- Abbreviation: LMS-USA
- Classification: Lutheran
- Region: United States
- Origin: 1995 Indianapolis, Indiana
- Separated from: American Association of Lutheran Churches
- Official website: www.lmsusa.org

= Lutheran Ministerium and Synod – USA =

The Lutheran Ministerium and Synod – USA (LMS-USA) is a small Lutheran Christian denomination based in the United States. Its congregations are mostly located in the Upper Midwest, and the church body maintains its official headquarters in Indianapolis, Indiana.

Founded in 1995, the LMS-USA is governed by principles known as "free church". It has a congregationalist governance structure with no bishops or district presidents, and the national leadership has "the authority only to advise and recommend" to its member congregations.

The LMS-USA joined the International Lutheran Council (ILC) in 2012. They have around 27 baptized members.

==History==

The synod was born when its original member congregations split from the American Association of Lutheran Churches (AALC), a church that itself had broken with the American Lutheran Church (ALC) when that body participated in the 1988 merger that formed the Evangelical Lutheran Church in America (ELCA).

After splitting with the American Lutheran Church in 1987, the AALC originally sought to provide a home for former ALC parishioners and other Lutherans that would encompass orthodox, charismatic, and evangelical strains of Lutheranism. During the late 1980s and early 1990s, several ministers of the newly formed AALC became concerned over the increasing dominance of charismatic or Pentecostal strains of liturgy and theology within the church, particularly at the AALC's new seminary.
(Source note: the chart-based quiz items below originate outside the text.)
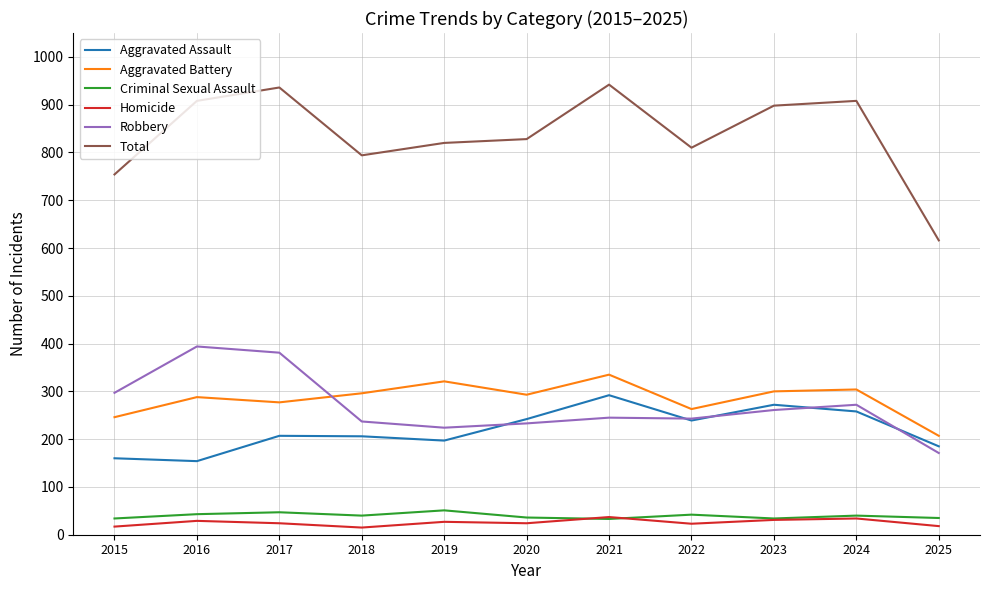

What is the difference between the Aggravated Assault values at 2024 and 2015?

98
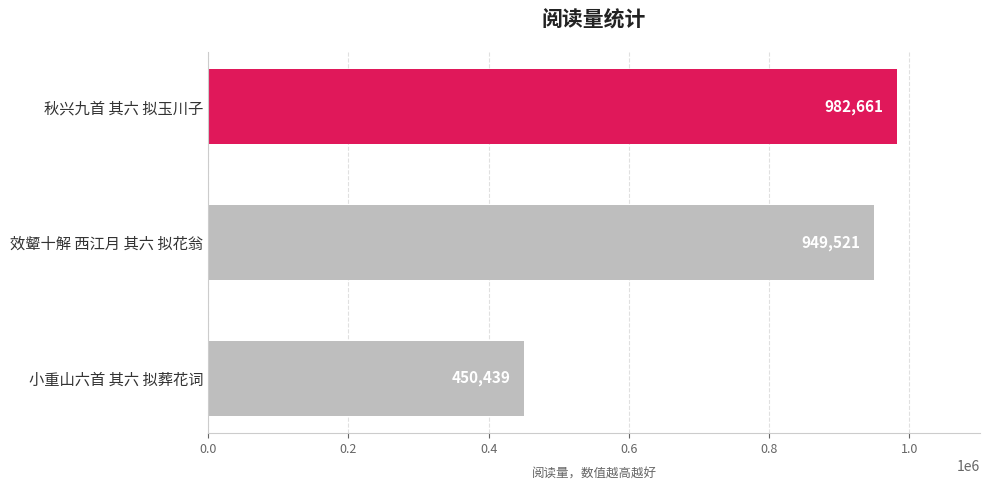

Does the chart contain stacked bars?

No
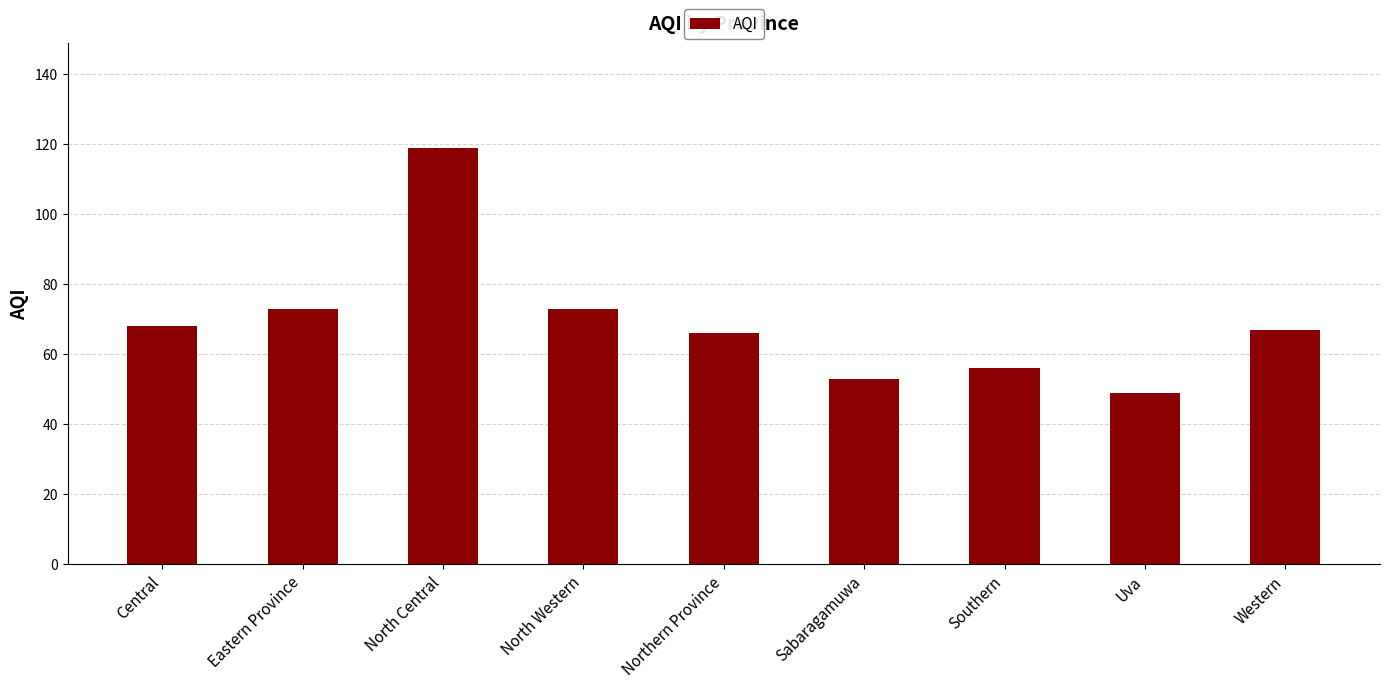

What is the sum of the values at Eastern Province and Uva?

122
This handful of pastors submitted resolutions to the AALC's June 1994 convention that would remove references to the church's three-strand orientation (orthodox, charismatic, and evangelical), and that would remove from consideration a candidate for a seminary professorship that the pastors found objectionable. After their resolutions failed, three AALC congregations left that body and formed the LMS-USA at an April 1995 conference in Indianapolis. They left in order to uphold the inerrancy of Scripture and to not compromise their stance against the charismatic movement.

==Beliefs==

The LMS-USA accepts the inerrancy of scripture and the Lutheran Confessions as found in the Book of Concord. Congregations have broad latitude in determining the standards for admission to Holy Communion. The LMS-USA describes itself as "moderate or middle-conservative" socially and theologically. According to church documents, the LMS-USA seeks to "fill the gap" in American Lutheranism between the more liberal ELCA and what it calls "the conservative to ultra-conservative" approach of the other Lutheran church bodies in the United States.

==Pastoral training==

In fall 1999, the LMS-USA established St. Timothy Lutheran Seminary for the training of clergy in the denomination. The institution is primarily a "seminary without walls," registered in the State of Wisconsin. Students typically study at one of a number of non-LMS Lutheran or other seminaries, while receiving supervision from the LMS-USA seminary board and faculty and meeting regularly with a mentoring LMS-USA pastor. The LMS-USA also works with graduates of other seminaries, prospective pastors who wish to attend an accredited institution, or second- or third-career individuals considering the ministry in order to map out any additional training which may be required in doctrine or ministerial practice.